The most essential findings of the doctoral dissertation are concretised in the following:
- The planning concept and methods for strategic planning presented in this work (which
take into account the network age, reliability, electrotechnical and mechanical condition of
the network and environmental factors) are applicable to practice.
- The need for strategic planning has increased for instance as a result of more focused
owner policy and intensified economic regulation. Success in the distribution business
144
calls for an ability to anticipate and react to changes in the operating environment.
Electricity distribution network business, similarly as any business or investment target,
should be profitable. The most profitable solutions that best serve the owners interests can
be found when there is comprehensive knowledge on the business in the field, and the role
of the strategy process in decision-making is understood in full.

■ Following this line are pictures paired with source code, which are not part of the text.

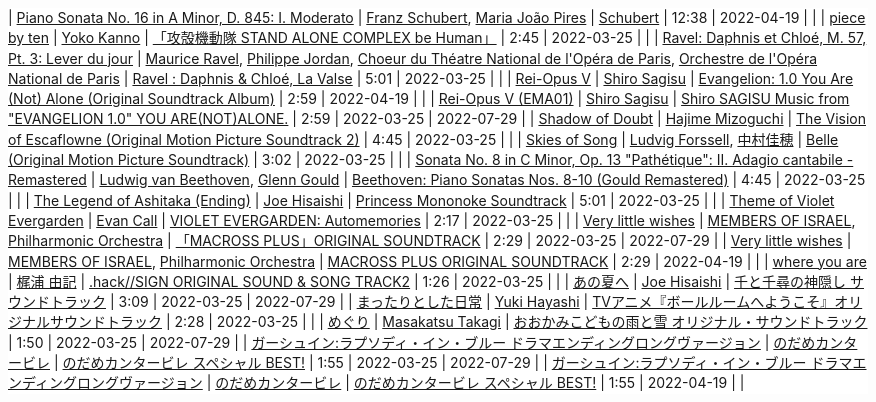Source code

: | [Piano Sonata No\. 16 in A Minor, D\. 845: I\. Moderato](https://open.spotify.com/track/69wjQMavWgK3aCEeVU5BwL) | [Franz Schubert](https://open.spotify.com/artist/2p0UyoPfYfI76PCStuXfOP), [Maria João Pires](https://open.spotify.com/artist/1hRLlo7ZGxEmc0ztMOKurs) | [Schubert](https://open.spotify.com/album/1krbiT1gkPdIzn1pSscOye) | 12:38 | 2022-04-19 |  |
| [piece by ten](https://open.spotify.com/track/50R5pS4Ptd7tioFFaqo9F6) | [Yoko Kanno](https://open.spotify.com/artist/0lbYsAt8JNKNjttbncKg8i) | [「攻殻機動隊 STAND ALONE COMPLEX be Human」](https://open.spotify.com/album/4yXX0zQxFl88hAV7FauBZ7) | 2:45 | 2022-03-25 |  |
| [Ravel: Daphnis et Chloé, M\. 57, Pt\. 3: Lever du jour](https://open.spotify.com/track/0bHetlK2xHzhOEGPEdp1SI) | [Maurice Ravel](https://open.spotify.com/artist/17hR0sYHpx7VYTMRfFUOmY), [Philippe Jordan](https://open.spotify.com/artist/7oRn2Jv3j0f23EjcSSCR9W), [Choeur du Théatre National de l'Opéra de Paris](https://open.spotify.com/artist/2YZN9zFVhkAQFOggweug3X), [Orchestre de l'Opéra National de Paris](https://open.spotify.com/artist/1hro5WQTcOb7fRCEUQEZtK) | [Ravel : Daphnis & Chloé, La Valse](https://open.spotify.com/album/2HU1cvBMOFZNqofsWY9bQC) | 5:01 | 2022-03-25 |  |
| [Rei\-Opus V](https://open.spotify.com/track/4qTEtgqsduWNmXPvMsfwMS) | [Shiro Sagisu](https://open.spotify.com/artist/5k3NfhEeZHpouIGDpjKOPo) | [Evangelion: 1.0 You Are \(Not\) Alone \(Original Soundtrack Album\)](https://open.spotify.com/album/32A2KzzXniYR82EbtmGINq) | 2:59 | 2022-04-19 |  |
| [Rei\-Opus Ⅴ \(EMA01\)](https://open.spotify.com/track/69bGff6rYUHT6Fzodw6wpV) | [Shiro Sagisu](https://open.spotify.com/artist/5k3NfhEeZHpouIGDpjKOPo) | [Shiro SAGISU Music from "EVANGELION 1.0" YOU ARE\(NOT\)ALONE.](https://open.spotify.com/album/05icPAiE1jH4d0tjjrtE0k) | 2:59 | 2022-03-25 | 2022-07-29 |
| [Shadow of Doubt](https://open.spotify.com/track/7po0feMdknjJCFuHkUGeSf) | [Hajime Mizoguchi](https://open.spotify.com/artist/37MI19rLgummvAp3PFu945) | [The Vision of Escaflowne \(Original Motion Picture Soundtrack 2\)](https://open.spotify.com/album/58nXdeGgTmfIfVjMdkwbGo) | 4:45 | 2022-03-25 |  |
| [Skies of Song](https://open.spotify.com/track/0B1yXwS1FWBHkkzLwIC2n8) | [Ludvig Forssell](https://open.spotify.com/artist/2nrb04b45LG5tjuHHzK5lc), [中村佳穂](https://open.spotify.com/artist/0illCOhPkFBykngmCWos6u) | [Belle \(Original Motion Picture Soundtrack\)](https://open.spotify.com/album/0Dh6RJv03InPzUWLwmpezp) | 3:02 | 2022-03-25 |  |
| [Sonata No\. 8 in C Minor, Op\. 13 "Pathétique": II\. Adagio cantabile \- Remastered](https://open.spotify.com/track/3XIGtjlniVGZgYuvZ1A9CF) | [Ludwig van Beethoven](https://open.spotify.com/artist/2wOqMjp9TyABvtHdOSOTUS), [Glenn Gould](https://open.spotify.com/artist/13dkPjqmbcchm8cXjEJQeP) | [Beethoven: Piano Sonatas Nos\. 8\-10 \(Gould Remastered\)](https://open.spotify.com/album/0isMuQNesHMv674ps90zDj) | 4:45 | 2022-03-25 |  |
| [The Legend of Ashitaka \(Ending\)](https://open.spotify.com/track/3CLgIwptrXVh7oYmuexqVD) | [Joe Hisaishi](https://open.spotify.com/artist/7nzSoJISlVJsn7O0yTeMOB) | [Princess Mononoke Soundtrack](https://open.spotify.com/album/2ZHxPDTCRU5STetdmXeW6p) | 5:01 | 2022-03-25 |  |
| [Theme of Violet Evergarden](https://open.spotify.com/track/0fsb37XCuEDiF1oPNq4arG) | [Evan Call](https://open.spotify.com/artist/0nMGbTpPx4b3h5fMG9CpWJ) | [VIOLET EVERGARDEN: Automemories](https://open.spotify.com/album/1RITWu5USu7lcphTyWh6FY) | 2:17 | 2022-03-25 |  |
| [Very little wishes](https://open.spotify.com/track/0dRub80H2d4W7FtuhBS2Qo) | [MEMBERS OF ISRAEL](https://open.spotify.com/artist/3YuzaXle16gxckseOvaznO), [Philharmonic Orchestra](https://open.spotify.com/artist/4nUgYF7wmkUux1M9SdXM0h) | [「MACROSS PLUS」ORIGINAL SOUNDTRACK](https://open.spotify.com/album/5GAVQImOGSyQXvMQA3MqQ4) | 2:29 | 2022-03-25 | 2022-07-29 |
| [Very little wishes](https://open.spotify.com/track/0sy481jsaYC1fNqGWgKTM2) | [MEMBERS OF ISRAEL](https://open.spotify.com/artist/3YuzaXle16gxckseOvaznO), [Philharmonic Orchestra](https://open.spotify.com/artist/4nUgYF7wmkUux1M9SdXM0h) | [MACROSS PLUS ORIGINAL SOUNDTRACK](https://open.spotify.com/album/13vrWwIfBEpGPJOfqfjNk8) | 2:29 | 2022-04-19 |  |
| [where you are](https://open.spotify.com/track/3Yr8fFmMIW72uVPX9HnuaX) | [梶浦 由記](https://open.spotify.com/artist/0BLHMPWOZ2aTI0ZCCbtZem) | [.hack//SIGN ORIGINAL SOUND & SONG TRACK2](https://open.spotify.com/album/4kwNMHXCWOkqy1MmwqCV2y) | 1:26 | 2022-03-25 |  |
| [あの夏へ](https://open.spotify.com/track/6RxsExIM2y163Iy1Qst36S) | [Joe Hisaishi](https://open.spotify.com/artist/7nzSoJISlVJsn7O0yTeMOB) | [千と千尋の神隠し サウンドトラック](https://open.spotify.com/album/3nok62UEPi0gHJsIrHbhMY) | 3:09 | 2022-03-25 | 2022-07-29 |
| [まったりとした日常](https://open.spotify.com/track/2NHzJwUGKcAIL72WbMETk8) | [Yuki Hayashi](https://open.spotify.com/artist/3oGVQWQy7lgTMuTnKUZZNZ) | [TVアニメ『ボールルームへようこそ』オリジナルサウンドトラック](https://open.spotify.com/album/3C3pGhgf6bEHazFLYbDBwk) | 2:28 | 2022-03-25 |  |
| [めぐり](https://open.spotify.com/track/66Tay60xv3SRYCzjwwDFf7) | [Masakatsu Takagi](https://open.spotify.com/artist/7kSP0XY1UueKCMOGJhIV9N) | [おおかみこどもの雨と雪 オリジナル・サウンドトラック](https://open.spotify.com/album/2OM1B7QtxImqOhFhosVuTF) | 1:50 | 2022-03-25 | 2022-07-29 |
| [ガーシュイン:ラプソディ・イン・ブルー ドラマエンディングロングヴァージョン](https://open.spotify.com/track/0xcemfCcLJt8eftaOXtYI6) | [のだめカンタービレ](https://open.spotify.com/artist/6nWWsbt4NZhcUKinYxZ8PN) | [のだめカンタービレ スペシャル BEST!](https://open.spotify.com/album/36ClMaSzNcAarTjk2LC3ej) | 1:55 | 2022-03-25 | 2022-07-29 |
| [ガーシュイン:ラプソディ・イン・ブルー ドラマエンディングロングヴァージョン](https://open.spotify.com/track/5b5xUPu8Pdj1r8fFnZHMRU) | [のだめカンタービレ](https://open.spotify.com/artist/6nWWsbt4NZhcUKinYxZ8PN) | [のだめカンタービレ スペシャル BEST!](https://open.spotify.com/album/7tHoaRyQsXpbW2b1gi82Fd) | 1:55 | 2022-04-19 |  |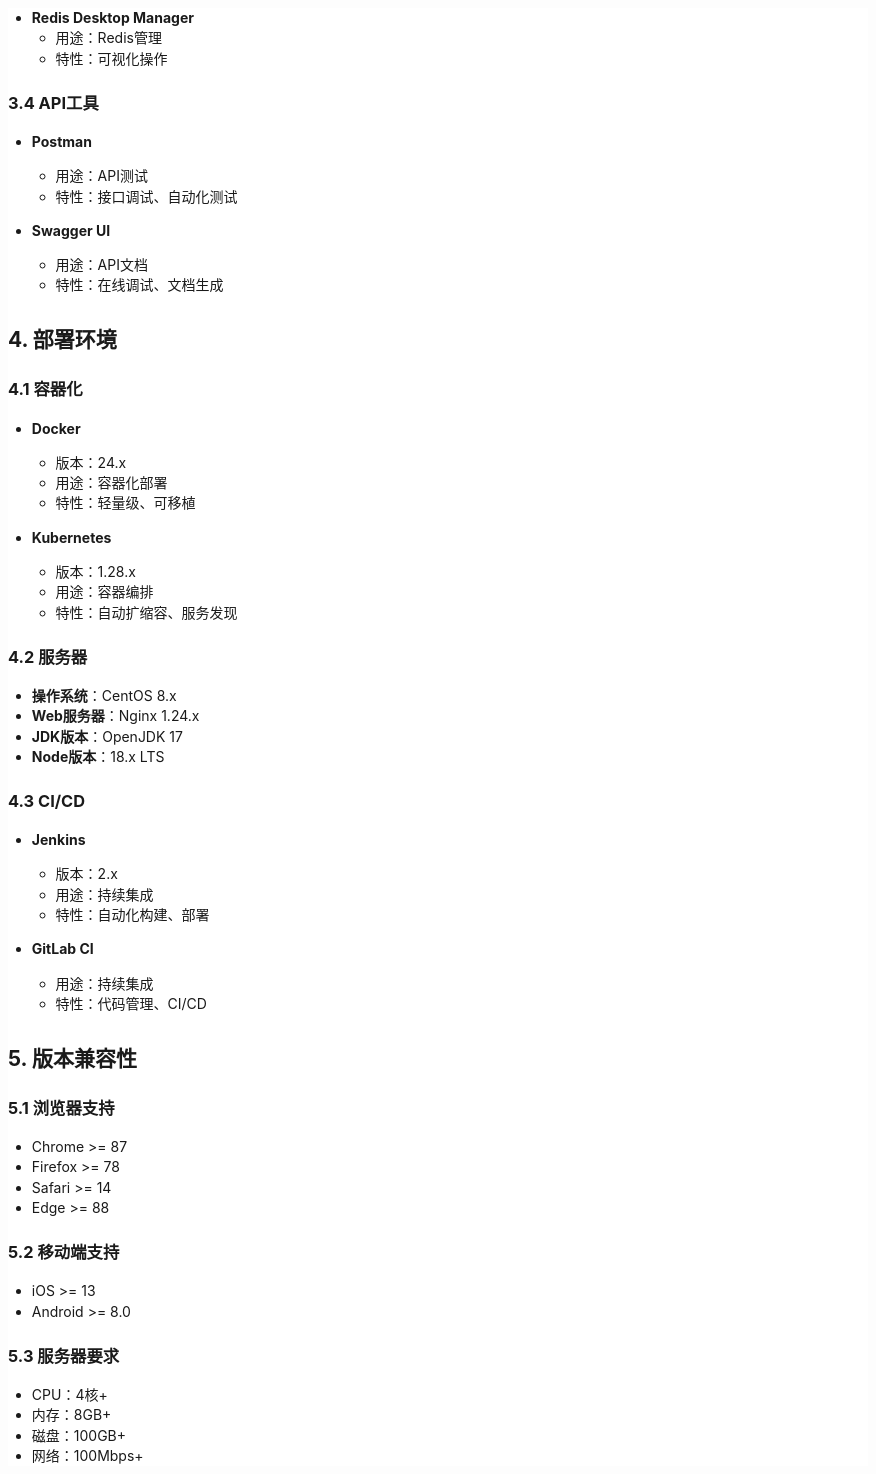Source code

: - **Redis Desktop Manager**
  - 用途：Redis管理
  - 特性：可视化操作

### 3.4 API工具
- **Postman**
  - 用途：API测试
  - 特性：接口调试、自动化测试

- **Swagger UI**
  - 用途：API文档
  - 特性：在线调试、文档生成

## 4. 部署环境

### 4.1 容器化
- **Docker**
  - 版本：24.x
  - 用途：容器化部署
  - 特性：轻量级、可移植

- **Kubernetes**
  - 版本：1.28.x
  - 用途：容器编排
  - 特性：自动扩缩容、服务发现

### 4.2 服务器
- **操作系统**：CentOS 8.x
- **Web服务器**：Nginx 1.24.x
- **JDK版本**：OpenJDK 17
- **Node版本**：18.x LTS

### 4.3 CI/CD
- **Jenkins**
  - 版本：2.x
  - 用途：持续集成
  - 特性：自动化构建、部署

- **GitLab CI**
  - 用途：持续集成
  - 特性：代码管理、CI/CD

## 5. 版本兼容性

### 5.1 浏览器支持
- Chrome >= 87
- Firefox >= 78
- Safari >= 14
- Edge >= 88

### 5.2 移动端支持
- iOS >= 13
- Android >= 8.0

### 5.3 服务器要求
- CPU：4核+
- 内存：8GB+
- 磁盘：100GB+
- 网络：100Mbps+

- There is no single universal model to be applied to strategic decision-making, but each
development task has to be carried out case by case. This is due to the different operating
environments and diverging targets set by the owners of the distribution companies;
moreover, these are issues that have a strong influence on the outlines and progress of the
strategy process.
- All the essential information on the distribution network (e.g. reliability, age and condition
data, information on the electrotechnical state of the network) and information on the
operating environment of the business have to be available for the strategic planning.
Should all these necessary data be not at hand for decision-making, the best results may
not be reached in minimisation of the total costs. The importance of analysing several
information sources simultaneously was accentuated for instance in section 5.3. However,
it is the strategy process that determines which of the network renovation criteria is the
most decisive one in the distribution company in question.
- The strategy process has to be updated from time to time. For instance, the entry of
electric vehicles into the market may have an influence on distribution network design in
the future. Moreover, the changing and evolving objectives and requirements of society
together with the general technological development necessitate up-to-date information in
strategic decision-making.
- Outage costs constitute an important part of the economic regulation of the electricity
distribution business, and reliability is a key driver in network planning. This results from
the constant development of society and intensified requirements for reliable supply of
electricity associated with it. The significant role of outage costs is discussed for instance
in sections 3.2 and 3.3.
145
- The high average age of distribution networks and the high renovation needs in the near
future constitute a challenge but also an opportunity. In Finland, electrification of rural
areas took place almost simultaneously in most parts of the country, and consequently, the
renovation needs are not restricted to single distribution companies. Large-scale
renovation needs, on the other hand, enable cost-efficient adoption of new network
structures and construction methods (large-scale transfer of overhead lines to roadsides
and underground cabling serving as examples).
Based on the strategy analyses and analyses on the operating environment, we may conclude
that under the conditions prevailing in Finland, in the network development work, even large
network-technological changes could be considered in the distribution system. This conclusion
is supported by the experiences obtained from the actual distribution companies during the
strategy process.
The changes taking place both in the operating environment and network technologies call for
further development of the strategy process proposed in this doctoral dissertation. Among
others, the role of distributed generation and smart grids in the network development will grow.
In order to be able to reliably embed such significant topics in the strategy process, intensive
research on these topics is required in the future also. To a certain degree, these issues will be
addressed in various national and international research projects already launched on the theme.